----- TEXT UNDER STUDY -----

The best solar panel only converts about 20% of the sun’s rays hitting its surface into usable electricity. On a perfect day at sea level, that panel could generate approximately 200 watts of electricity per square meter. Introduce clouds, shade from trees, or dust in the wind and that power drops even further—making solar a variable energy source for the grid, or anything else powered by photovoltaic panels. So, our physical analytics team at IBM Research built a basketball-sized and -shaped camera that can predict solar radiation for the Department of Energy—and more recently, the University of Michigan’s solar car team (Fig. 1).
The wide-angle (more than 180 degrees) sky camera provides information on sky conditions and their rate of change. Where is the sun? How many clouds are in the sky (and with some triangulation with other cameras, how high are they)?
The sky camera is also built with a solar pyranometer, GPS sensor, and onboard processor, all packaged in a weatherproof enclosure for external use. The pyranometer provides an instantaneous and precise readout of solar radiation. The GPS sensor gives precise location information. All of this information is processed using an onboard computer and a predictive model to generate real-time solar insolation (sun exposure) values and prediction for 10-15 minutes in the future. These results are transmitted by direct network connection, or satellite link in the case of the mobile unit.
The sky-camera data is sent to a cognitive computer that couples this real-time information with incoming weather data, such as wind speed and direction, as well as historical forecasts. The machine-learning algorithms that interpret this information give us an improved picture of how much solar energy our panels are absorbing now, and how soon-to-happen weather events will affect the panels’ ability to absorb the sun’s rays.
Knowing how much solar energy we will or won’t have in the next several minutes gives a grid operator time to shift energy resources. For example, our recent Department of Energy-funded tests with “ISO-New England, the grid operator serving Connecticut, Maine, Massachusetts, New Hampshire, Rhode Island, and Vermont, show that our system can be 30% more accurate than other state-of-the-art approaches.”
UM Solar Car
Utility grids are stationary. Put the camera in a place with an unobstructed view of the sky, and let the data roll in. So, when the University of Michigan’s solar car team asked us about using the cameras to help with forecasts for its World Solar Challenge race in Australia, we had to not only think about all the variables of it continuously seeing and understanding a new slice of sky as it cruised down the road, but also how we were going to make it mobile at all.

----- GIVEN ENTRIES -----

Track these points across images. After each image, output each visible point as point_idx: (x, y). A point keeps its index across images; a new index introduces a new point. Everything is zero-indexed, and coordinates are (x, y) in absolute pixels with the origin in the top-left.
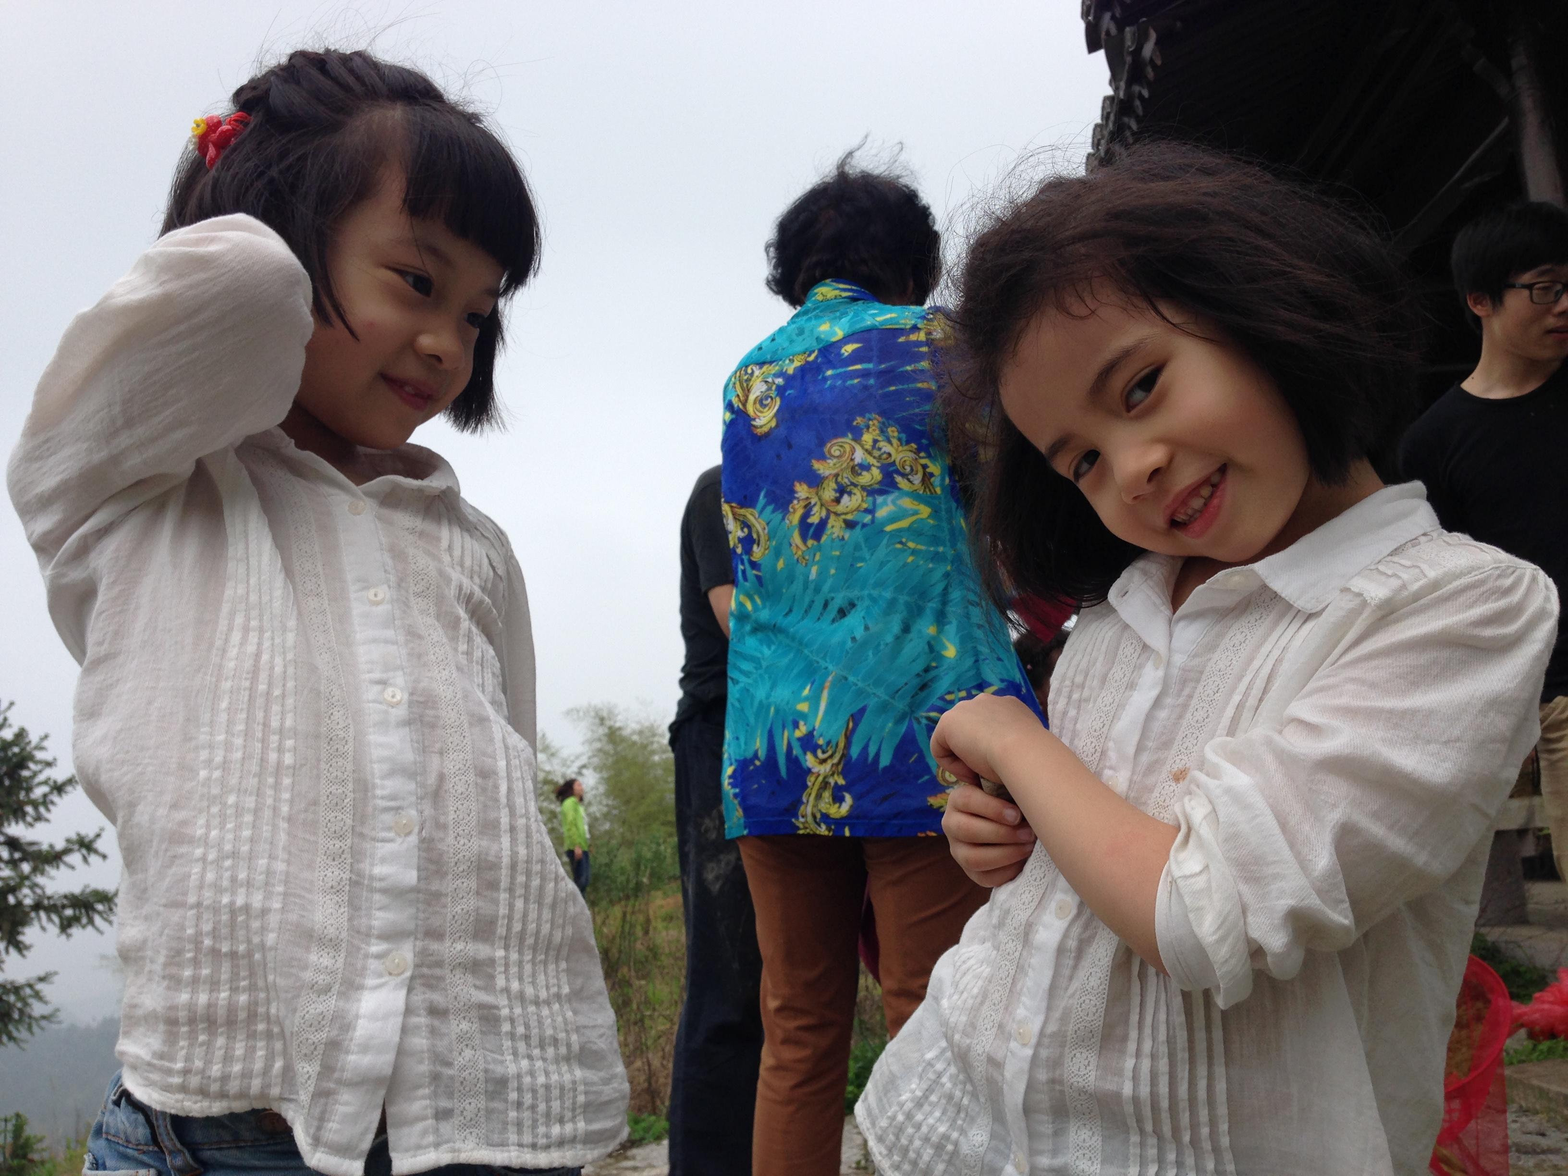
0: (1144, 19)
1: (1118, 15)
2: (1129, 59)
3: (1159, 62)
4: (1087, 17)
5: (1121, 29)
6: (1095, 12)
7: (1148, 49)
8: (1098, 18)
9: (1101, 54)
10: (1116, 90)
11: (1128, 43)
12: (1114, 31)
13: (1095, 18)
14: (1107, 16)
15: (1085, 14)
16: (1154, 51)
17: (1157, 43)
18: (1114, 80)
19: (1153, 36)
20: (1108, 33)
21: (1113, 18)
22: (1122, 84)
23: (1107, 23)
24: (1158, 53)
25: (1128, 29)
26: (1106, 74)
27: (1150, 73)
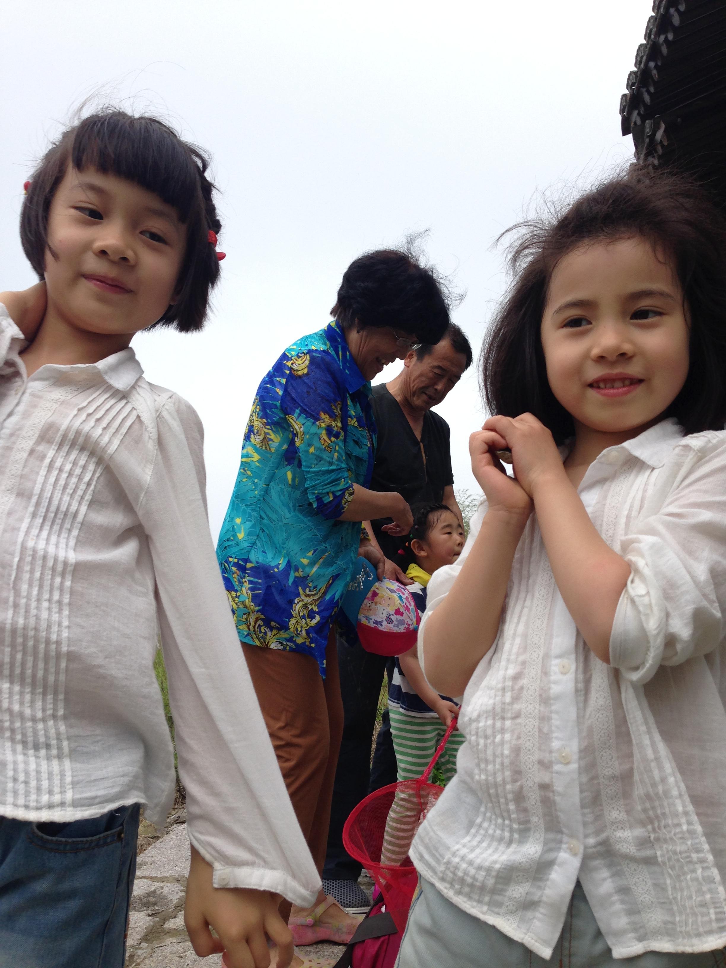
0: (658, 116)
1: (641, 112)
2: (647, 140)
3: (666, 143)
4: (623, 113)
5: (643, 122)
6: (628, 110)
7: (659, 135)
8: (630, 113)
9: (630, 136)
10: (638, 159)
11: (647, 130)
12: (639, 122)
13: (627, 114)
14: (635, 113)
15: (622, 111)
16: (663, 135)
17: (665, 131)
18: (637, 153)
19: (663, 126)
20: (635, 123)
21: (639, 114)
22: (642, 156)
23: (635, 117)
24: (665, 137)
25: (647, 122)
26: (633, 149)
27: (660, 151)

-----
----- GIVEN ENTRIES -----

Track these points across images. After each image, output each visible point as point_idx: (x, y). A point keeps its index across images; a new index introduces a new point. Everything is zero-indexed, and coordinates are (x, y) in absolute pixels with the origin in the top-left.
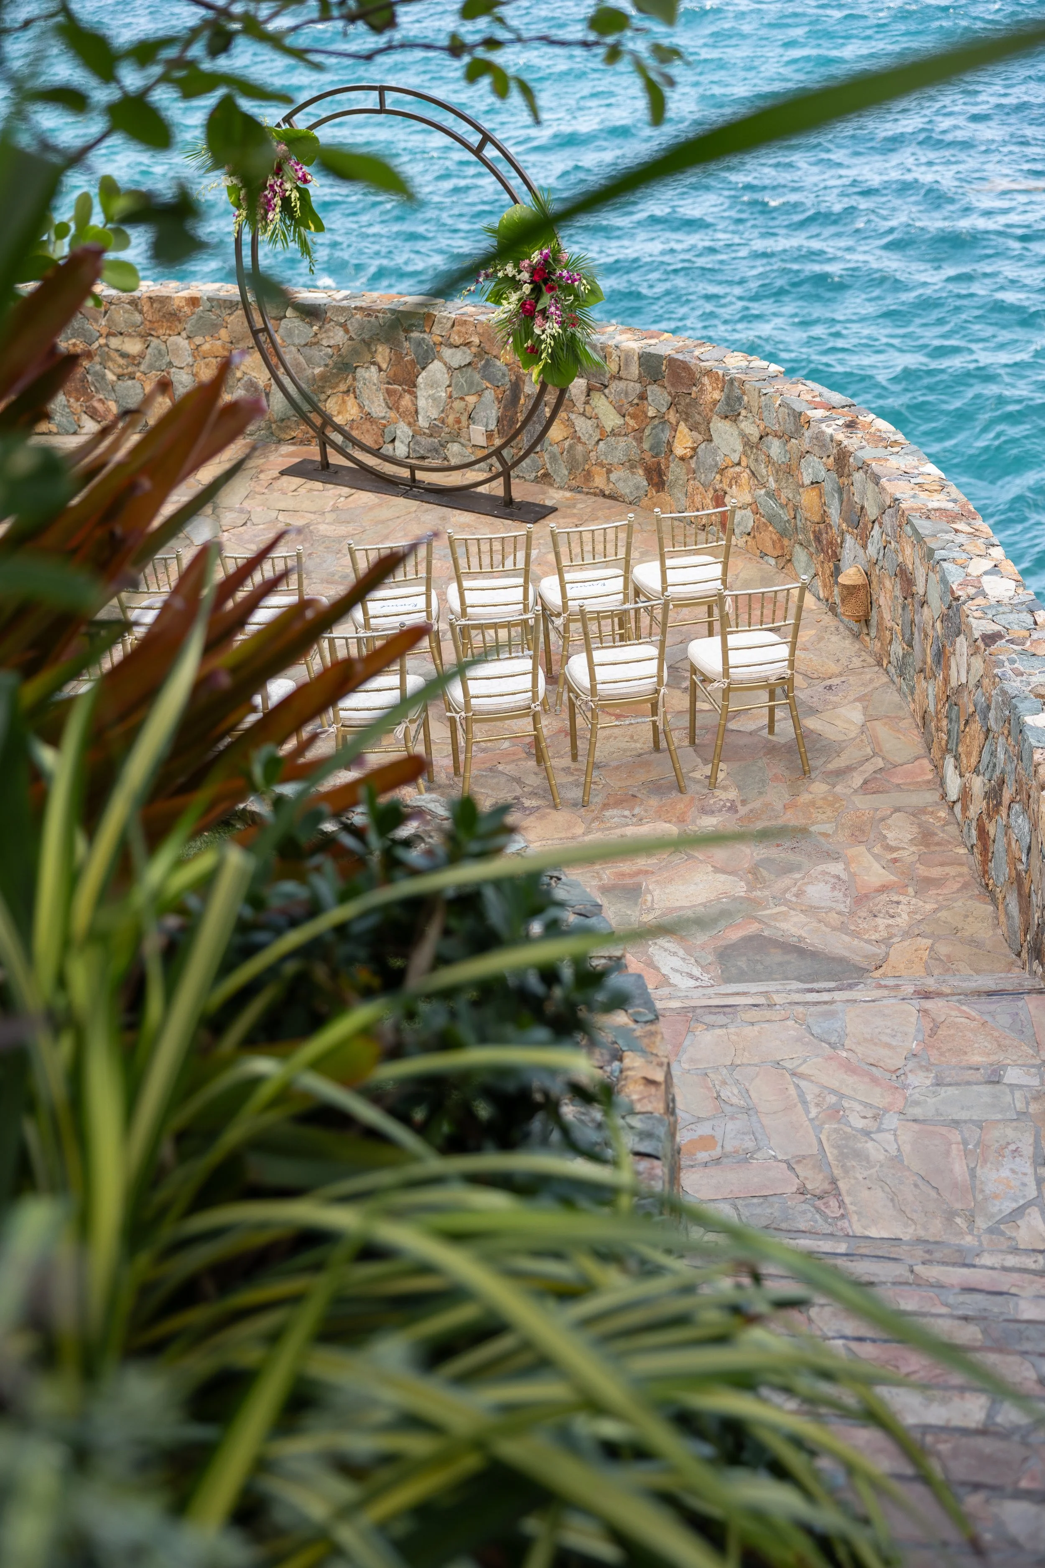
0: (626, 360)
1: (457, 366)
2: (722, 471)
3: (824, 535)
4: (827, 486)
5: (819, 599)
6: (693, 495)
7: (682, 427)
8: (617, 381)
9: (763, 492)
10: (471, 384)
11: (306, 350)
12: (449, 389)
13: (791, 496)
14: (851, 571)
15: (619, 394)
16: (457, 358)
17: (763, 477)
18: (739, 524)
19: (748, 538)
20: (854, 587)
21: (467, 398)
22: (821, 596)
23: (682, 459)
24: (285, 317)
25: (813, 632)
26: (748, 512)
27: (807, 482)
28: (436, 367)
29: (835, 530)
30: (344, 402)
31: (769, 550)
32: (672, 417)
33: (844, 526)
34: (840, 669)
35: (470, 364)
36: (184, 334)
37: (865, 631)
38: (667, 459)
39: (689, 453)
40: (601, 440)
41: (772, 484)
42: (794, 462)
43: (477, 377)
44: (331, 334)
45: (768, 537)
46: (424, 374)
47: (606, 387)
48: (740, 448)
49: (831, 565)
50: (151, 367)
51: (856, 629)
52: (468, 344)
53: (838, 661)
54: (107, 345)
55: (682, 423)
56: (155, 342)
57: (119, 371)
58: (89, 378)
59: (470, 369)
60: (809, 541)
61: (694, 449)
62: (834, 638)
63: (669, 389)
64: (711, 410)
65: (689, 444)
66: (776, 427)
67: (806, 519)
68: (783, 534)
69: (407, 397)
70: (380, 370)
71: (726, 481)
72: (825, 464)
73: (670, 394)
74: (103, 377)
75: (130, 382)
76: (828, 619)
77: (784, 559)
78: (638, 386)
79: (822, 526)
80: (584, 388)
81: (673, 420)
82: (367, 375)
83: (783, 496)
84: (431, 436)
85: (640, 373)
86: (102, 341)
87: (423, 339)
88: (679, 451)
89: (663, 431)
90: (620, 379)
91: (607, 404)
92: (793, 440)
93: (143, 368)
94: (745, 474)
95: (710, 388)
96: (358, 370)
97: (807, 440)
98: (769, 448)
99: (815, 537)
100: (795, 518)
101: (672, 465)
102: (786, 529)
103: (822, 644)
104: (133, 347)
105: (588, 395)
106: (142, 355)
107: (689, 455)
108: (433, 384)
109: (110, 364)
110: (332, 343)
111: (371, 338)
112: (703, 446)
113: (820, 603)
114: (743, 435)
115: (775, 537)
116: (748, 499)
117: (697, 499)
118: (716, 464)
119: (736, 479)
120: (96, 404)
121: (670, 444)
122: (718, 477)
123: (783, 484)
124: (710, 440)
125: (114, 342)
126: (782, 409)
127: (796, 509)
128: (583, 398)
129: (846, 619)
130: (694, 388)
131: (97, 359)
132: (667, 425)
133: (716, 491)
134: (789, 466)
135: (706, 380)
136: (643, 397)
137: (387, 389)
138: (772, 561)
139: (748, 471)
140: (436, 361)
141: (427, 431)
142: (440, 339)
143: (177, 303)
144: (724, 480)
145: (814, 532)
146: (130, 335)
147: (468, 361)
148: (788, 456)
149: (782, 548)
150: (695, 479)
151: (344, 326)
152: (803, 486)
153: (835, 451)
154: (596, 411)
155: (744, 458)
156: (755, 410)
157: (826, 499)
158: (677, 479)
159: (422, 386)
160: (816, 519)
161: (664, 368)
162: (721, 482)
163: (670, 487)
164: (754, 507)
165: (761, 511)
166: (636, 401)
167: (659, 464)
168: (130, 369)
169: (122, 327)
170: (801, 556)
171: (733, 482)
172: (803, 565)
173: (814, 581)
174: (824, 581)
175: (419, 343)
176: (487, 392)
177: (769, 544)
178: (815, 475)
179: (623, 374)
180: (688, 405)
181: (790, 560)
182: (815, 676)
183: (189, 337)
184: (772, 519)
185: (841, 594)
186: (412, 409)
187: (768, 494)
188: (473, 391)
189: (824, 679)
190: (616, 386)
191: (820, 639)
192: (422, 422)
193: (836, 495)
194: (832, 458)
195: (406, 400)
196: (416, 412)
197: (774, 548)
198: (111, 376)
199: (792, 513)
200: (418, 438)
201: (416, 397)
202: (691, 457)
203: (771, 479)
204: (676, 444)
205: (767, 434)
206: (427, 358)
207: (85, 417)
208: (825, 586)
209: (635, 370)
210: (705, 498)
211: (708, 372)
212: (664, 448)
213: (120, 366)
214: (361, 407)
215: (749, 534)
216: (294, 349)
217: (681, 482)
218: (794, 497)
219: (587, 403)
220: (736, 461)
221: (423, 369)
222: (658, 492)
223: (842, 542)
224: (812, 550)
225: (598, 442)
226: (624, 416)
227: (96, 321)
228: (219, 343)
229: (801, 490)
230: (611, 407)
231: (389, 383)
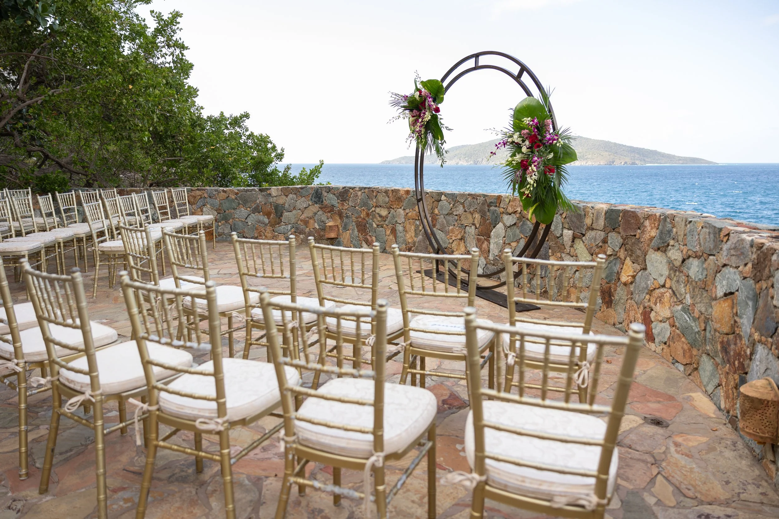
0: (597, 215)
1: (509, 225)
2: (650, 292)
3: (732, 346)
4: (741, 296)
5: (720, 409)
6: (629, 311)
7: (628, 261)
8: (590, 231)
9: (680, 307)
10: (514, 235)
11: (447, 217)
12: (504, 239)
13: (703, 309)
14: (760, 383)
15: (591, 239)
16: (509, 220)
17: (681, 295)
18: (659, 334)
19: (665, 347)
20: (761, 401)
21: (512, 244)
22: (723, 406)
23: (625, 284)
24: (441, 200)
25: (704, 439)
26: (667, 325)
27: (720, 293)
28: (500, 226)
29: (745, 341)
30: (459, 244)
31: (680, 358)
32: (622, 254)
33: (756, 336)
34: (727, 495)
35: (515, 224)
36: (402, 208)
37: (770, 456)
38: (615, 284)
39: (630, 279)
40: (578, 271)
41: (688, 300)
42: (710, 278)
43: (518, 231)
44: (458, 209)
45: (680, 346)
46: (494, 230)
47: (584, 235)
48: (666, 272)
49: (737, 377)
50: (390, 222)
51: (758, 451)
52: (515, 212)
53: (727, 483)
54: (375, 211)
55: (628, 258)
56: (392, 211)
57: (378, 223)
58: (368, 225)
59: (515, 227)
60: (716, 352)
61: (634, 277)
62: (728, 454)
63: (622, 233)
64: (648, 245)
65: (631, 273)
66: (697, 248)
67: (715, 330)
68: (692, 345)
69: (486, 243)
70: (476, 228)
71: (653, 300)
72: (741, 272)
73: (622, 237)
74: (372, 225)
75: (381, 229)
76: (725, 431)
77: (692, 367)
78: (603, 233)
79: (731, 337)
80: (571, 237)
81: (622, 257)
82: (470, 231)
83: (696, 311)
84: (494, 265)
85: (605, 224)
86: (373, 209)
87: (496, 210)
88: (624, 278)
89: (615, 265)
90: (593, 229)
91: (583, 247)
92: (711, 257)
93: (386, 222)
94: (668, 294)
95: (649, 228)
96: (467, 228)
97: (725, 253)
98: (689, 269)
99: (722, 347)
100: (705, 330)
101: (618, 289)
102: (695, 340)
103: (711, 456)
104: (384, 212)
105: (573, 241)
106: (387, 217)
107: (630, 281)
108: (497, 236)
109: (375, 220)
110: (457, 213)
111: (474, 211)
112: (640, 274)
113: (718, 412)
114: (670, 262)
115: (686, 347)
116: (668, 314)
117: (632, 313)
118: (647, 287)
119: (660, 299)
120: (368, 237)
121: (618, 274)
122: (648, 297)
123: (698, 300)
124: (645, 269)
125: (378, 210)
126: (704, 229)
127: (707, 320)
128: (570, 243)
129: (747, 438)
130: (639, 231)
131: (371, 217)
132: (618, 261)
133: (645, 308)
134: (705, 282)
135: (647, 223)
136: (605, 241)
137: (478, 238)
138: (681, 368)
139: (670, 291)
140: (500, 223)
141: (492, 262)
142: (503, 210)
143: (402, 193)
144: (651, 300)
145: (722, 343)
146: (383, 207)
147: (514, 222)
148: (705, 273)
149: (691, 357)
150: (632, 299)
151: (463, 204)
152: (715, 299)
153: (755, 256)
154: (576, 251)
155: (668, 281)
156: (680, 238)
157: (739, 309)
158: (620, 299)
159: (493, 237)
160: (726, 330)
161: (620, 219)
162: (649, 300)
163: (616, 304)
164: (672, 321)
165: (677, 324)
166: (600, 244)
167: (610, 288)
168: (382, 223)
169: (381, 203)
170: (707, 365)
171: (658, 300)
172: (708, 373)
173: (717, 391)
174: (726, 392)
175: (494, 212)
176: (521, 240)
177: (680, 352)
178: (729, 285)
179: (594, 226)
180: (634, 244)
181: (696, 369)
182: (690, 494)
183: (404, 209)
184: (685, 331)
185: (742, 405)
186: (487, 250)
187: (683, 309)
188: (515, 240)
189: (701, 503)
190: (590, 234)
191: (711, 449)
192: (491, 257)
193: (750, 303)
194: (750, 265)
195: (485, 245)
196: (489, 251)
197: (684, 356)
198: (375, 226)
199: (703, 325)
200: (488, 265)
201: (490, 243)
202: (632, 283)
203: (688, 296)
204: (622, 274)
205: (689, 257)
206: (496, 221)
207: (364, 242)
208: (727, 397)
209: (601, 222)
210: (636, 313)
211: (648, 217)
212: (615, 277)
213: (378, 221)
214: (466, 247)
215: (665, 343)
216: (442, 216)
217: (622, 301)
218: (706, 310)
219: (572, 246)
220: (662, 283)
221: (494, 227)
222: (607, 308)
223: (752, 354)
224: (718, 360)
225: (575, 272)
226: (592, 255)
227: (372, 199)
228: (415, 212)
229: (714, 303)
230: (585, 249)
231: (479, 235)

-----

__TASK ITEM A__.
Print the sky-camera article verbatim, starting at "The wide-angle (more" and ending at "the mobile unit.".
__TASK ITEM B__.
Answer these questions from the sky-camera article:
(i) About what percentage of the sun's rays hitting its surface does the best solar panel convert into usable electricity?
(ii) How many minutes into the future does the camera's solar insolation prediction reach?
(iii) In the tests with ISO-New England, how much more accurate than other state-of-the-art approaches was the system shown to be?

__WRITTEN ANSWER A__.
The wide-angle (more than 180 degrees) sky camera provides information on sky conditions and their rate of change. Where is the sun? How many clouds are in the sky (and with some triangulation with other cameras, how high are they)?
The sky camera is also built with a solar pyranometer, GPS sensor, and onboard processor, all packaged in a weatherproof enclosure for external use. The pyranometer provides an instantaneous and precise readout of solar radiation. The GPS sensor gives precise location information. All of this information is processed using an onboard computer and a predictive model to generate real-time solar insolation (sun exposure) values and prediction for 10-15 minutes in the future. These results are transmitted by direct network connection, or satellite link in the case of the mobile unit.

__WRITTEN ANSWER B__.
(i) About 20%.
(ii) 10-15 minutes.
(iii) 30% more accurate.